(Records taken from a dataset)
+ + +
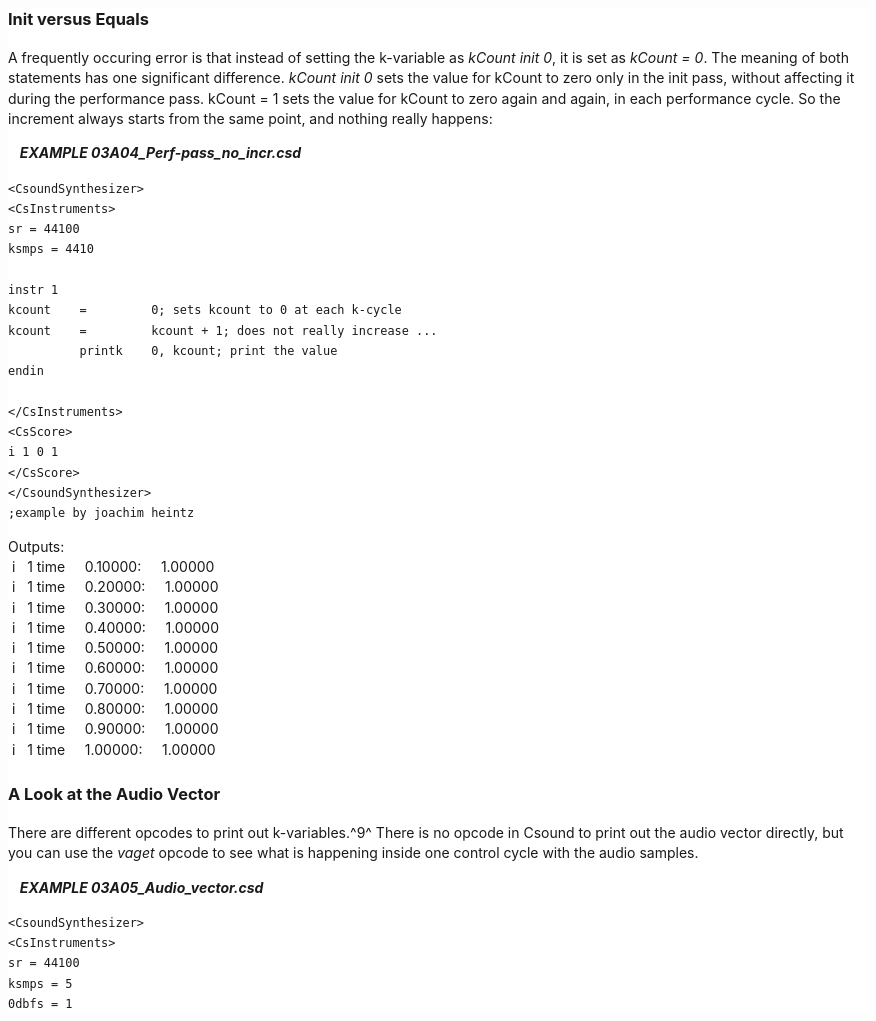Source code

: ### Init versus Equals

A frequently occuring error is that instead of setting the k-variable as
*kCount init 0*, it is set as *kCount = 0*. The meaning of both
statements has one significant difference. *kCount init 0* sets the
value for kCount to zero only in the init pass, without affecting it
during the performance pass. kCount = 1 sets the value for kCount to
zero again and again, in each performance cycle. So the increment always
starts from the same point, and nothing really happens:

   ***EXAMPLE 03A04\_Perf-pass\_no\_incr.csd***

    <CsoundSynthesizer>
    <CsInstruments>
    sr = 44100
    ksmps = 4410

    instr 1
    kcount    =         0; sets kcount to 0 at each k-cycle
    kcount    =         kcount + 1; does not really increase ...
              printk    0, kcount; print the value
    endin

    </CsInstruments>
    <CsScore>
    i 1 0 1
    </CsScore>
    </CsoundSynthesizer>
    ;example by joachim heintz

Outputs:\
 i   1 time     0.10000:     1.00000\
 i   1 time     0.20000:     1.00000\
 i   1 time     0.30000:     1.00000\
 i   1 time     0.40000:     1.00000\
 i   1 time     0.50000:     1.00000\
 i   1 time     0.60000:     1.00000\
 i   1 time     0.70000:     1.00000\
 i   1 time     0.80000:     1.00000\
 i   1 time     0.90000:     1.00000\
 i   1 time     1.00000:     1.00000

### A Look at the Audio Vector

There are different opcodes to print out k-variables.^9^ There is no
opcode in Csound to print out the audio vector directly, but you can use
the *vaget* opcode to see what is happening inside one control cycle
with the audio samples.

   ***EXAMPLE 03A05\_Audio\_vector.csd***

    <CsoundSynthesizer>
    <CsInstruments>
    sr = 44100
    ksmps = 5
    0dbfs = 1

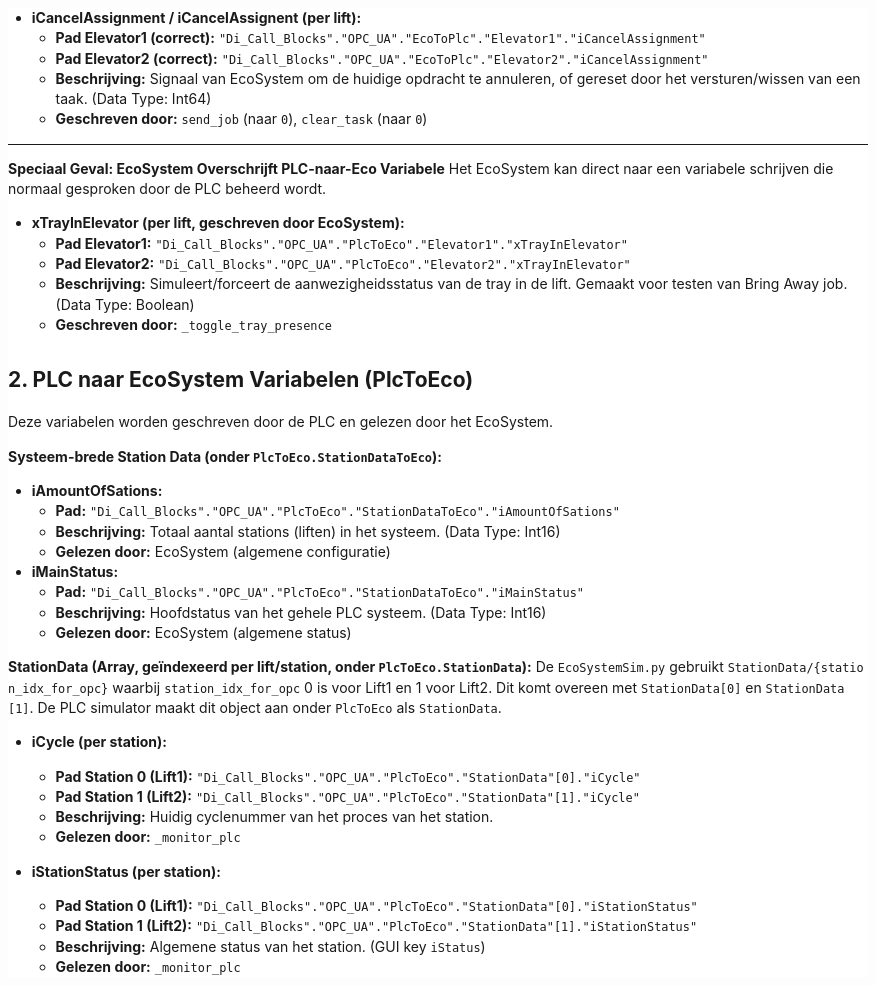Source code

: - **iCancelAssignment / iCancelAssignent (per lift):**
  - **Pad Elevator1 (correct):** `"Di_Call_Blocks"."OPC_UA"."EcoToPlc"."Elevator1"."iCancelAssignment"`
  - **Pad Elevator2 (correct):** `"Di_Call_Blocks"."OPC_UA"."EcoToPlc"."Elevator2"."iCancelAssignment"`
  - **Beschrijving:** Signaal van EcoSystem om de huidige opdracht te annuleren, of gereset door het versturen/wissen van een taak. (Data Type: Int64)
  - **Geschreven door:** `send_job` (naar `0`), `clear_task` (naar `0`)

---
**Speciaal Geval: EcoSystem Overschrijft PLC-naar-Eco Variabele**
Het EcoSystem kan direct naar een variabele schrijven die normaal gesproken door de PLC beheerd wordt.

- **xTrayInElevator (per lift, geschreven door EcoSystem):**
  - **Pad Elevator1:** `"Di_Call_Blocks"."OPC_UA"."PlcToEco"."Elevator1"."xTrayInElevator"`
  - **Pad Elevator2:** `"Di_Call_Blocks"."OPC_UA"."PlcToEco"."Elevator2"."xTrayInElevator"`
  - **Beschrijving:** Simuleert/forceert de aanwezigheidsstatus van de tray in de lift. Gemaakt voor testen van Bring Away job.(Data Type: Boolean)
  - **Geschreven door:** `_toggle_tray_presence`

## 2. PLC naar EcoSystem Variabelen (PlcToEco)

Deze variabelen worden geschreven door de PLC en gelezen door het EcoSystem.

**Systeem-brede Station Data (onder `PlcToEco.StationDataToEco`):**

- **iAmountOfSations:**
  - **Pad:** `"Di_Call_Blocks"."OPC_UA"."PlcToEco"."StationDataToEco"."iAmountOfSations"`
  - **Beschrijving:** Totaal aantal stations (liften) in het systeem. (Data Type: Int16)
  - **Gelezen door:** EcoSystem (algemene configuratie)
- **iMainStatus:**
  - **Pad:** `"Di_Call_Blocks"."OPC_UA"."PlcToEco"."StationDataToEco"."iMainStatus"`
  - **Beschrijving:** Hoofdstatus van het gehele PLC systeem. (Data Type: Int16)
  - **Gelezen door:** EcoSystem (algemene status)

**StationData (Array, geïndexeerd per lift/station, onder `PlcToEco.StationData`):**
De `EcoSystemSim.py` gebruikt `StationData/{station_idx_for_opc}` waarbij `station_idx_for_opc` 0 is voor Lift1 en 1 voor Lift2. Dit komt overeen met `StationData[0]` en `StationData[1]`.
De PLC simulator maakt dit object aan onder `PlcToEco` als `StationData`.

- **iCycle (per station):**
  - **Pad Station 0 (Lift1):** `"Di_Call_Blocks"."OPC_UA"."PlcToEco"."StationData"[0]."iCycle"`
  - **Pad Station 1 (Lift2):** `"Di_Call_Blocks"."OPC_UA"."PlcToEco"."StationData"[1]."iCycle"`
  - **Beschrijving:** Huidig cyclenummer van het proces van het station.
  - **Gelezen door:** `_monitor_plc`

- **iStationStatus (per station):**
  - **Pad Station 0 (Lift1):** `"Di_Call_Blocks"."OPC_UA"."PlcToEco"."StationData"[0]."iStationStatus"`
  - **Pad Station 1 (Lift2):** `"Di_Call_Blocks"."OPC_UA"."PlcToEco"."StationData"[1]."iStationStatus"`
  - **Beschrijving:** Algemene status van het station. (GUI key `iStatus`)
  - **Gelezen door:** `_monitor_plc`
+ + +
Rewrite the rows above with every occurrence of "performance" replaced by "run-time" and all other text left unchanged, omitting the pictures from the answer.

Source code

: ### Init versus Equals

A frequently occuring error is that instead of setting the k-variable as
*kCount init 0*, it is set as *kCount = 0*. The meaning of both
statements has one significant difference. *kCount init 0* sets the
value for kCount to zero only in the init pass, without affecting it
during the run-time pass. kCount = 1 sets the value for kCount to
zero again and again, in each run-time cycle. So the increment always
starts from the same point, and nothing really happens:

   ***EXAMPLE 03A04\_Perf-pass\_no\_incr.csd***

    <CsoundSynthesizer>
    <CsInstruments>
    sr = 44100
    ksmps = 4410

    instr 1
    kcount    =         0; sets kcount to 0 at each k-cycle
    kcount    =         kcount + 1; does not really increase ...
              printk    0, kcount; print the value
    endin

    </CsInstruments>
    <CsScore>
    i 1 0 1
    </CsScore>
    </CsoundSynthesizer>
    ;example by joachim heintz

Outputs:\
 i   1 time     0.10000:     1.00000\
 i   1 time     0.20000:     1.00000\
 i   1 time     0.30000:     1.00000\
 i   1 time     0.40000:     1.00000\
 i   1 time     0.50000:     1.00000\
 i   1 time     0.60000:     1.00000\
 i   1 time     0.70000:     1.00000\
 i   1 time     0.80000:     1.00000\
 i   1 time     0.90000:     1.00000\
 i   1 time     1.00000:     1.00000

### A Look at the Audio Vector

There are different opcodes to print out k-variables.^9^ There is no
opcode in Csound to print out the audio vector directly, but you can use
the *vaget* opcode to see what is happening inside one control cycle
with the audio samples.

   ***EXAMPLE 03A05\_Audio\_vector.csd***

    <CsoundSynthesizer>
    <CsInstruments>
    sr = 44100
    ksmps = 5
    0dbfs = 1

Source code

: - **iCancelAssignment / iCancelAssignent (per lift):**
  - **Pad Elevator1 (correct):** `"Di_Call_Blocks"."OPC_UA"."EcoToPlc"."Elevator1"."iCancelAssignment"`
  - **Pad Elevator2 (correct):** `"Di_Call_Blocks"."OPC_UA"."EcoToPlc"."Elevator2"."iCancelAssignment"`
  - **Beschrijving:** Signaal van EcoSystem om de huidige opdracht te annuleren, of gereset door het versturen/wissen van een taak. (Data Type: Int64)
  - **Geschreven door:** `send_job` (naar `0`), `clear_task` (naar `0`)

---
**Speciaal Geval: EcoSystem Overschrijft PLC-naar-Eco Variabele**
Het EcoSystem kan direct naar een variabele schrijven die normaal gesproken door de PLC beheerd wordt.

- **xTrayInElevator (per lift, geschreven door EcoSystem):**
  - **Pad Elevator1:** `"Di_Call_Blocks"."OPC_UA"."PlcToEco"."Elevator1"."xTrayInElevator"`
  - **Pad Elevator2:** `"Di_Call_Blocks"."OPC_UA"."PlcToEco"."Elevator2"."xTrayInElevator"`
  - **Beschrijving:** Simuleert/forceert de aanwezigheidsstatus van de tray in de lift. Gemaakt voor testen van Bring Away job.(Data Type: Boolean)
  - **Geschreven door:** `_toggle_tray_presence`

## 2. PLC naar EcoSystem Variabelen (PlcToEco)

Deze variabelen worden geschreven door de PLC en gelezen door het EcoSystem.

**Systeem-brede Station Data (onder `PlcToEco.StationDataToEco`):**

- **iAmountOfSations:**
  - **Pad:** `"Di_Call_Blocks"."OPC_UA"."PlcToEco"."StationDataToEco"."iAmountOfSations"`
  - **Beschrijving:** Totaal aantal stations (liften) in het systeem. (Data Type: Int16)
  - **Gelezen door:** EcoSystem (algemene configuratie)
- **iMainStatus:**
  - **Pad:** `"Di_Call_Blocks"."OPC_UA"."PlcToEco"."StationDataToEco"."iMainStatus"`
  - **Beschrijving:** Hoofdstatus van het gehele PLC systeem. (Data Type: Int16)
  - **Gelezen door:** EcoSystem (algemene status)

**StationData (Array, geïndexeerd per lift/station, onder `PlcToEco.StationData`):**
De `EcoSystemSim.py` gebruikt `StationData/{station_idx_for_opc}` waarbij `station_idx_for_opc` 0 is voor Lift1 en 1 voor Lift2. Dit komt overeen met `StationData[0]` en `StationData[1]`.
De PLC simulator maakt dit object aan onder `PlcToEco` als `StationData`.

- **iCycle (per station):**
  - **Pad Station 0 (Lift1):** `"Di_Call_Blocks"."OPC_UA"."PlcToEco"."StationData"[0]."iCycle"`
  - **Pad Station 1 (Lift2):** `"Di_Call_Blocks"."OPC_UA"."PlcToEco"."StationData"[1]."iCycle"`
  - **Beschrijving:** Huidig cyclenummer van het proces van het station.
  - **Gelezen door:** `_monitor_plc`

- **iStationStatus (per station):**
  - **Pad Station 0 (Lift1):** `"Di_Call_Blocks"."OPC_UA"."PlcToEco"."StationData"[0]."iStationStatus"`
  - **Pad Station 1 (Lift2):** `"Di_Call_Blocks"."OPC_UA"."PlcToEco"."StationData"[1]."iStationStatus"`
  - **Beschrijving:** Algemene status van het station. (GUI key `iStatus`)
  - **Gelezen door:** `_monitor_plc`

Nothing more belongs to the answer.